Cite as: https://hdl.handle.net/11858/00-001M-0000-0017-EF91-0
Abstract
Category models for objects or activities typically rely on supervised learning requiring sufficiently large training sets. Transferring knowledge from known categories to novel classes with no or only a few labels however is far less researched even though it is a common scenario. In this work, we extend transfer learning with semi-supervised learning to exploit unlabeled instances of (novel) categories with no or only a few labeled instances. Our proposed approach Propagated Semantic Transfer combines three main ingredients. First, we transfer information from known to novel categories by incorporating external knowledge, such as linguistic or expert-specified information, e.g., by a mid-level layer of semantic attributes. Second, we exploit the manifold structure of novel classes.
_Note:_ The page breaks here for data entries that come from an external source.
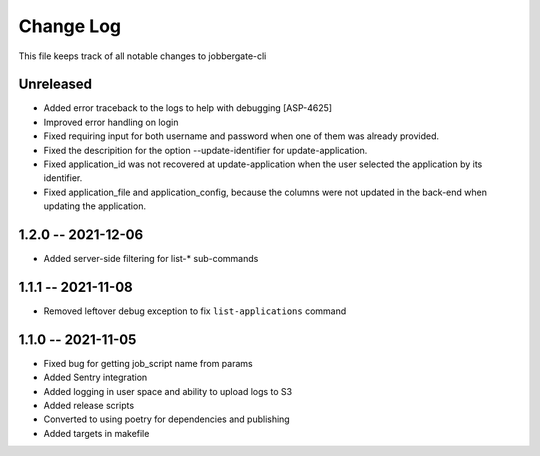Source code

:============
 Change Log
============

This file keeps track of all notable changes to jobbergate-cli

Unreleased
----------
* Added error traceback to the logs to help with debugging [ASP-4625]
* Improved error handling on login
* Fixed requiring input for both username and password when one of them was already provided.
* Fixed the descripition for the option --update-identifier for update-application.
* Fixed application_id was not recovered at update-application when the user selected the application by its identifier.
* Fixed application_file and application_config, because the columns were not updated in the back-end when updating the application.

1.2.0 -- 2021-12-06
-------------------
- Added server-side filtering for list-* sub-commands

1.1.1 -- 2021-11-08
-------------------
- Removed leftover debug exception to fix ``list-applications`` command

1.1.0 -- 2021-11-05
-------------------
- Fixed bug for getting job_script name from params
- Added Sentry integration
- Added logging in user space and ability to upload logs to S3
- Added release scripts
- Converted to using poetry for dependencies and publishing
- Added targets in makefile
More specifically we adapt a graph-based learning algorithm - so far only used for semi-supervised learning - to zero-shot and few-shot learning. Third, we improve the local neighborhood in such graph structures by replacing the raw feature-based representation with a mid-level object- or attribute-based representation. We evaluate our approach on three challenging datasets in two different applications, namely on Animals with Attributes and ImageNet for image classification and on MPII Composites for activity recognition. Our approach consistently outperforms state-of-the-art transfer and semi-supervised approaches on all datasets.